# Grandma the Witch



## Spooky1

Here's my witch stirring a cauldron I just finished. I wrote the witch chant and RoxyBlue did the voice over. Since we couldn't a cauldron sound we liked, we got the bubbling cauldron sound by blowing air through a 1/2" piece of pvc in a pitcher of water.

DSC00645 by https://www.flickr.com/photos/[email protected]/

DSC00649 by https://www.flickr.com/photos/[email protected]/

Sorry about the low light on the videos. I'll try to get a better recording shortly.

Witch Chant verse 1

MOV00661 by https://www.flickr.com/photos/[email protected]/

Witch Chant verse 2

MOV00662 by https://www.flickr.com/photos/[email protected]/


----------



## Revenant

Sweet. And Awesome VO job Roxy! Nicely witchy and easy to understand.


----------



## LJClarke

That is terrific! good work. can't wait to drive by on Halloween and see everything.


----------



## Uruk-Hai

LOVE IT!! The voice-over is great and the bubbling is a fantastic addition. Really makes it come alive. Great job!


----------



## Ghoul Friday

Great prop!


----------



## Scary Godmother

Very nice, I love the eyes!


----------



## Lilly

Good job on your witch Spooky and good job on the voice Roxy.
looks good with the green light and the shadowing
bubbles are great


----------



## Bone To Pick

Great job, Spooky! Now, if she could also stir up some margaritas.....


----------



## RoxyBlue

Or maybe some chicken soup.

Thanks for the kind comments, all!


----------



## beelce

Very Nice...good work


----------



## smileyface4u23

Love her! The voice-over is fabulous!


----------



## Systematic Chaos

She looks fantastic! The voice and her spell along with the cauldron sounds really tie it all together.


----------



## Joiseygal

I love her! She is cool with the bigger eye looking right at you. Spooky!


----------



## Spooky1

The mask I used for my witch is named "Escaldofa". I had a hard time finding a decent witch mask. I wasn't finding a lot to choose from, but when I found her I knew she was just what I wanted.


----------



## Ghostess

THIS is great work, all around!!!


----------



## cerinad

Wow!! That is Awesome!!!


----------



## Lady Nyxie

Superb! Thanks for sharing.


----------



## lowdwnrob

Love the voice overs. The prop looks as good as it sounds.


----------



## patbwright

*Grandma the witch*

Wow! She is great. I just registered and can already tell that I am out of my league! Lol. I love her!! Great job.


----------



## TheOneAndOnlyKelly

Need a good name for her. May I recommend Hagitha?


----------



## DeathTouch

Awesome.. Roxy must of helped. LOL Just joking. Awesome job on that!


----------



## Pumpkin5

:jol: Spooky1, this is a fantastic prop!!! Okay...you have to level with me...you and RoxyBlue are a couple/married...right? I get the vibe from the last year I have been on the forum because of the way you support and back up each other. (need some tips to addict my hubby to the forum...please help...) You two are great and thanks for the talent...the tips...and the great job you do to maintain Hauntforum...my 'go to' place for every haunt related prop and thing I can make. I LOVE you guys. Thanks!!!


----------



## Lauriebeast

Awesome job! You guys rocked it!


----------



## Spooky1

Pumpkin5 said:


> :jol: Spooky1, this is a fantastic prop!!! Okay...you have to level with me...you and RoxyBlue are a couple/married...right? I get the vibe from the last year I have been on the forum because of the way you support and back up each other. (need some tips to addict my hubby to the forum...please help...) You two are great and thanks for the talent...the tips...and the great job you do to maintain Hauntforum...my 'go to' place for every haunt related prop and thing I can make. I LOVE you guys. Thanks!!!

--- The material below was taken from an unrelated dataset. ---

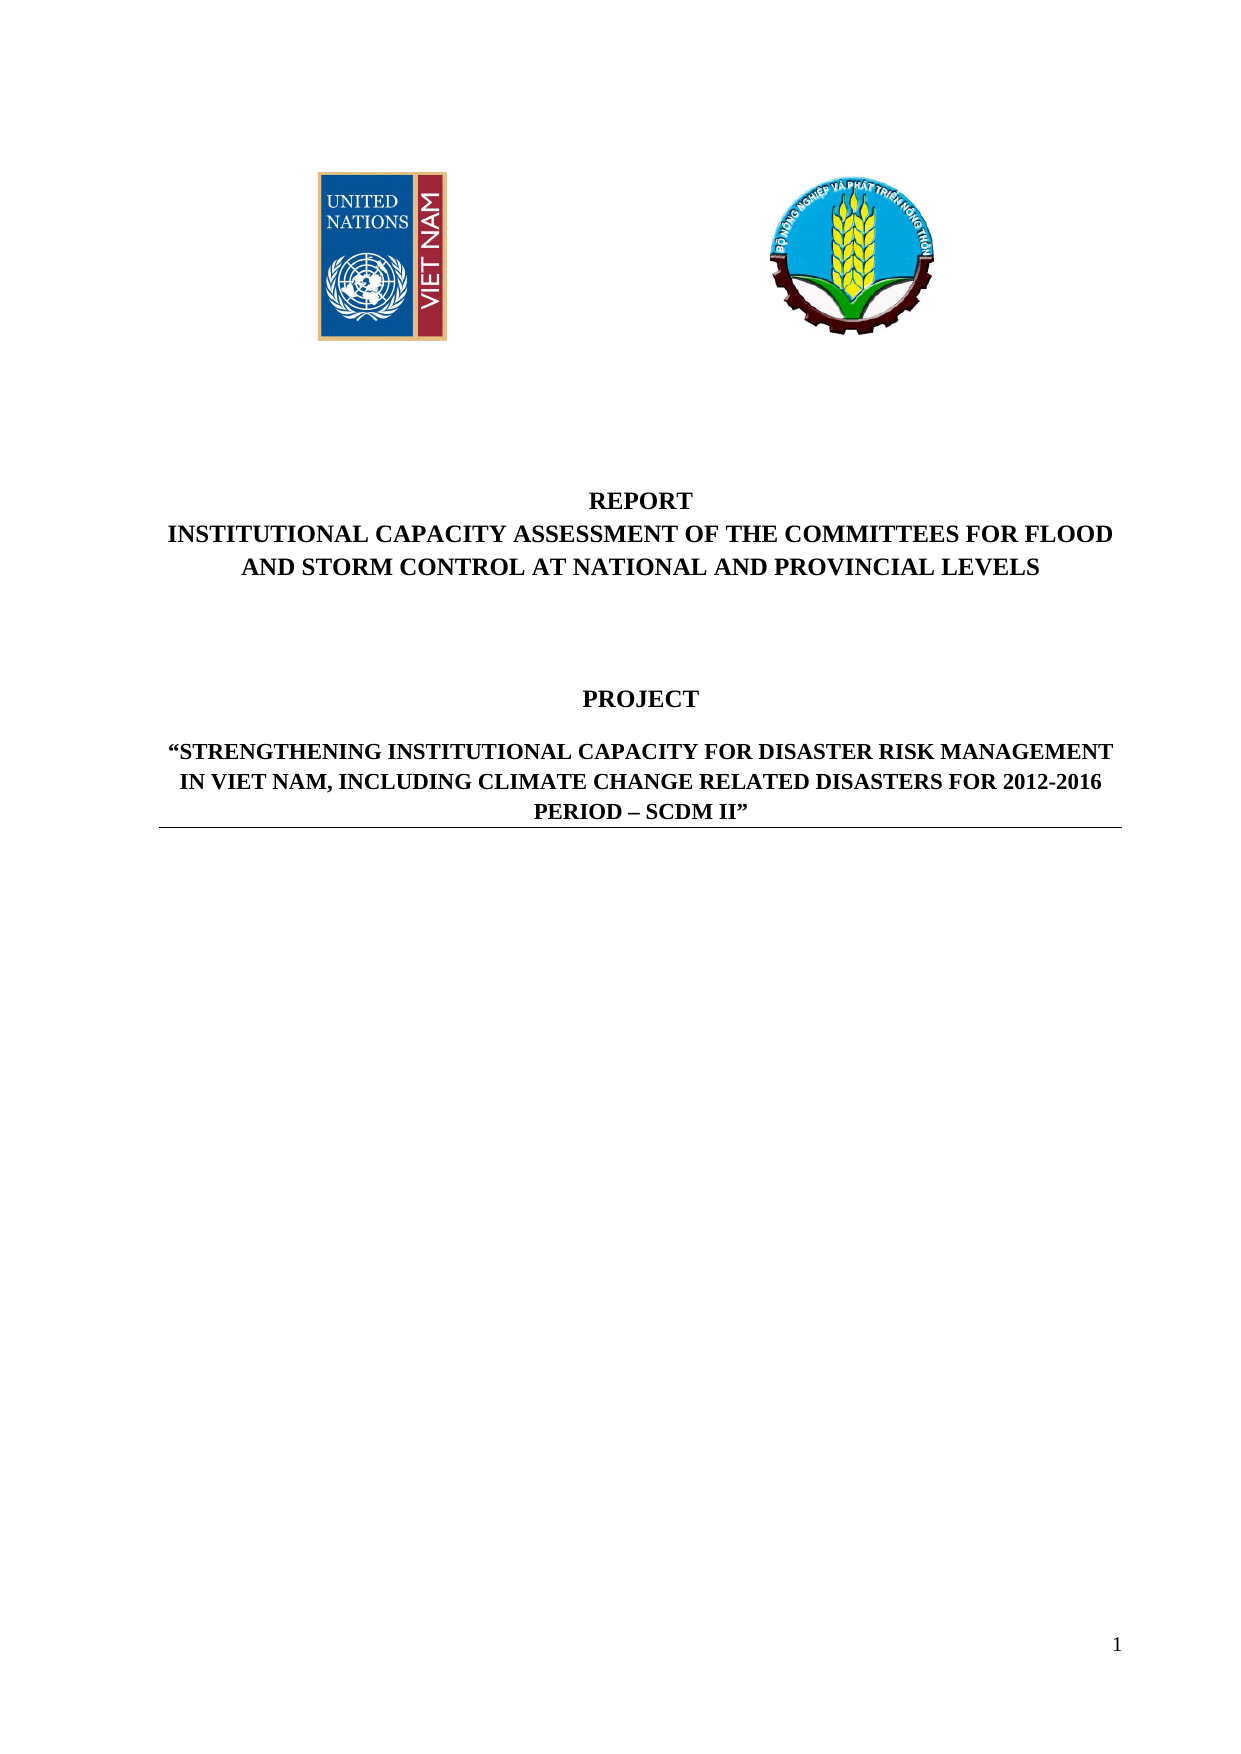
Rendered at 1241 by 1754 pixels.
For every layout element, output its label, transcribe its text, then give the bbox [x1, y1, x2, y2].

Yes Pumpkin. Roxy and I are married and have been for almost 23 years now. Roxy slowly came around as my Halloween addiction grew. It's become an outlet for her creativity, and she loves the folks on the forum.


----------



## Dark Angel 27

i can't believe i've never seen this prop before! The video won't play for me (that's just my computer not working right) i'll have to come back later and watch it! she looks amazing!


----------



## Joiseygal

Grandma looks awesome! Great job Spooky!!!


----------



## turtle2778

This was really cool. I like the voices very much.


----------



## samhayne

awesome props, great work !


----------



## kprimm

Awesome job Roxy and Spooky the witch is killer! You did a fantastic job on the witch chant and it sounds great. You two are a very talented duo.


----------



## scaryjak

very impressive. if my cauldron creep looks and sounds half as good I'll be happy....

Top work !!!


----------



## niblique71

I love it. One of those was on my list this year, but I think I'm running out of time.


----------



## Spooks-Magee

Damn that is cool!


----------